- Florida State Road 189 highlighted in red

Route information
- Maintained by FDOT

Southern segment
- Length: 10.523 mi (16.935 km)
- South end: US 98 in Fort Walton Beach
- North end: SR 397 at Eglin AFB

Northern segment
- Length: 14.405 mi (23.183 km)
- South end: SR 4 in Baker
- North end: SR 137 towards Andalusia, AL

Location
- Country: United States
- State: Florida
- Counties: Okaloosa

Highway system
- Florida State Highway System; Interstate; US; State Former; Pre‑1945; ; Toll; Scenic;
| ← SR 188 |  | → SR 190 |

= Florida State Road 189 =

State highway in Florida, United States

State Road 189 (SR 189) is a north-south highway in the panhandle of Florida. It leads from U.S. Route 98 in downtown Fort Walton Beach to just east of State Road 85 at the Eglin AFB West Gate where its southern section terminates. The northern section begins at an intersection with State Road 4 in Baker, Florida north to the Alabama / Florida state line where Alabama State Route 137 begins upon crossing the Alabama state line.

The common name for the southern portion of the highway is Beal Parkway from its origin at U.S. Route 98 to its intersection with Green Acres Road. At that junction the road becomes Lewis Turner Boulevard to its termination at the Eglin AFB gate.

Both segments were once connected through Eglin AFB.

==Future==
Part of SR 189 will be resurfaced in 2012.
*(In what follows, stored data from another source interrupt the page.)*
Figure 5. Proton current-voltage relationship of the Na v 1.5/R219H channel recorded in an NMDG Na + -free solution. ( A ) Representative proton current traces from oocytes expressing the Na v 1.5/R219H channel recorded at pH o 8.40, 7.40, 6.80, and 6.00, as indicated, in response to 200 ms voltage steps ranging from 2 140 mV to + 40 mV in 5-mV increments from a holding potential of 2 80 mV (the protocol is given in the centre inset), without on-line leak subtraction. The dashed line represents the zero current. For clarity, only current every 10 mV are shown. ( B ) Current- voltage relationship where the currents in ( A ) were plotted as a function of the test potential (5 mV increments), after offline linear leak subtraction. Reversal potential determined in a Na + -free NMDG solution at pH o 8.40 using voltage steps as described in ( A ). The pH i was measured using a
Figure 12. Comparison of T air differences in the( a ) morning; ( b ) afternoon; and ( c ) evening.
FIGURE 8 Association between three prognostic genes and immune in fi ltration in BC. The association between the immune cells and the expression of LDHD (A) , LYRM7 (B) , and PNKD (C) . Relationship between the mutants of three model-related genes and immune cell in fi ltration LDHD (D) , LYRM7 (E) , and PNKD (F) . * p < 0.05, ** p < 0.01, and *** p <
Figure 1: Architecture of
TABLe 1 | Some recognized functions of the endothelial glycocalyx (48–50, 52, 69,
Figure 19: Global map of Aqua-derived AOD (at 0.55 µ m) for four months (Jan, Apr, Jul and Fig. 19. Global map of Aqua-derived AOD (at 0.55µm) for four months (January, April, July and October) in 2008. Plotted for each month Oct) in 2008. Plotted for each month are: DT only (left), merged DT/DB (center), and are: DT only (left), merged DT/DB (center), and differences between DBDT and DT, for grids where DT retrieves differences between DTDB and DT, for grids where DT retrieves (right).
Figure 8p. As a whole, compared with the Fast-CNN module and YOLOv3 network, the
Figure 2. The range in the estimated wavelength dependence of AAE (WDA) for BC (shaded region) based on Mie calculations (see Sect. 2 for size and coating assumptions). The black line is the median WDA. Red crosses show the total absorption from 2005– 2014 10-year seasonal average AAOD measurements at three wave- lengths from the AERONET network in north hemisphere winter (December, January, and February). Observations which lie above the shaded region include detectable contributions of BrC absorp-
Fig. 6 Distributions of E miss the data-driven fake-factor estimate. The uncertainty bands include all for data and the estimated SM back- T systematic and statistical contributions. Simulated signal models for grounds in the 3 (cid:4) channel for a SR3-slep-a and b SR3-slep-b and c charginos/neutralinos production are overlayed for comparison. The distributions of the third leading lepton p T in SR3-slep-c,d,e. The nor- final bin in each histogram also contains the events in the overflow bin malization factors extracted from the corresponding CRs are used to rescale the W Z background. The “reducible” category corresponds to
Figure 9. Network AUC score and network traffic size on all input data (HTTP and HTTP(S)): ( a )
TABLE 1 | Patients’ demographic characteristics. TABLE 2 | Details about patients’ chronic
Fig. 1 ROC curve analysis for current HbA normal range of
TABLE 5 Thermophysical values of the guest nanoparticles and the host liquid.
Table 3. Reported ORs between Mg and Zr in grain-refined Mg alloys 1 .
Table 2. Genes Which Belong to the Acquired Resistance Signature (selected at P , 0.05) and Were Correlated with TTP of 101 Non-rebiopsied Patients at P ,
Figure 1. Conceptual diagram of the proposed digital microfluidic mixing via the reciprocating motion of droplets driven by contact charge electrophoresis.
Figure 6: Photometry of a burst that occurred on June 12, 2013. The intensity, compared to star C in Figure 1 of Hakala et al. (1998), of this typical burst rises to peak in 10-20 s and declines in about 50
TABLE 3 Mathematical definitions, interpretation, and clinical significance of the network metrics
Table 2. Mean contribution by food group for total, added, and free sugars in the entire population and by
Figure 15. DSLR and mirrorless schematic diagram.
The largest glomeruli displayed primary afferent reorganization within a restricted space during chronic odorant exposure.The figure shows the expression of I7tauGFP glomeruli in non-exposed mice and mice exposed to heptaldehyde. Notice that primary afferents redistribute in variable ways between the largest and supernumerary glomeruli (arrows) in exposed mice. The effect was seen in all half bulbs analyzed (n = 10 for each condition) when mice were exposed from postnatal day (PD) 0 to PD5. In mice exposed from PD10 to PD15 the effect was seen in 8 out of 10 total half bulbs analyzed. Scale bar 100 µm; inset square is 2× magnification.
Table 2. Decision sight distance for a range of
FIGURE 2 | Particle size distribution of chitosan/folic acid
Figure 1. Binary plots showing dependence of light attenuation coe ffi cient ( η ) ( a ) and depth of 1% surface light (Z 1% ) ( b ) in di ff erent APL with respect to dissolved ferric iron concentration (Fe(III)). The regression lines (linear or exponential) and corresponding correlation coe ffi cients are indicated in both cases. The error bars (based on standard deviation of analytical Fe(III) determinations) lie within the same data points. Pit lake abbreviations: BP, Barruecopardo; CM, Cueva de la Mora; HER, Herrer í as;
The Five Mile Bayou bridge is labeled as structurally deficient. There are plans to replace the bridge starting in 2014 with two 12-foot travel lanes in each direction.

==Major intersections==

| Location | mi | km | Destinations | Notes |
| Fort Walton Beach | 0.000 | 0.000 | US 98 (Miracle Strip Parkway / SR 30) – Destin, Mary Esther | South end of southern section |
| 1.318 | 2.121 | CR 85A east (Yacht Club Drive) |  |
| Wright | 2.848 | 4.583 | SR 393 south (Mary Esther Cut-off Northwest) – Mary Esther |  |
| 4.318 | 6.949 | SR 188 east (Racetrack Road) / Hurlburt Field Road – Hurlburt Field, Ocean City |  |
| Eglin AFB | 10.015 | 16.118 | SR 85 – Niceville, Valparaiso, Shalimar, Eglin AFB North Gate, Airport |  |
| 10.523 | 16.935 | SR 397 south (Eglin Boulevard) – Eglin AFB, Shalimar, VA Outpatient Clinic | North end of southern section |
Gap in route
| Baker | 0.000 | 0.000 | SR 4 – Milligan, Munson | South end of northern section |
| ​ | 1.504 | 2.420 | CR 4A west |  |
| Blackman | 9.592 | 15.437 | CR 2 east |  |
| Escambia Farms | 11.836 | 19.048 | CR 180 west |  |
| ​ | 14.405 | 23.183 | SR 137 north – Andalusia | Alabama state line |
1.000 mi = 1.609 km; 1.000 km = 0.621 mi

==Related routes==

===County Road 189===

County Road 189 is a county extension of State Road 189 in west central Okaloosa County. It spans from I-10 at Exit 45 in Holt as Log Lake Road, where it runs north to the hear of Holt, and turns east in a concurrency with US 90. The concurrency ends in Galliver, where CR 90 turns north and later ends at State Road 4 in Baker, thus becoming a hidden concurrency with SR 4 until it branches off to the north as a state highway.

===County Road 189A===

County Road 189A in northwestern Okaloosa County is a county suffixed alternate of CR 189. The route begins in Holt at US 90 two blocks east of the west end of the concurrency with CR 189 as Main Street. After the intersection of Fourth Street it becomes Poplar Head Church Road. It takes a sharp right turn to the east and at the intersection with Gerald Brooks Road it is renamed Melton Road. CR 189A ends at SR 4 just west of Baker.

===County Road 189A===

County Road 189A in southeastern Okaloosa County is a county suffixed alternate of SR 189. The road is named Yacht Club Drive and spans from SR 189 in Cinco Bayou to Ferry Road Northeast in Fort Walton Beach.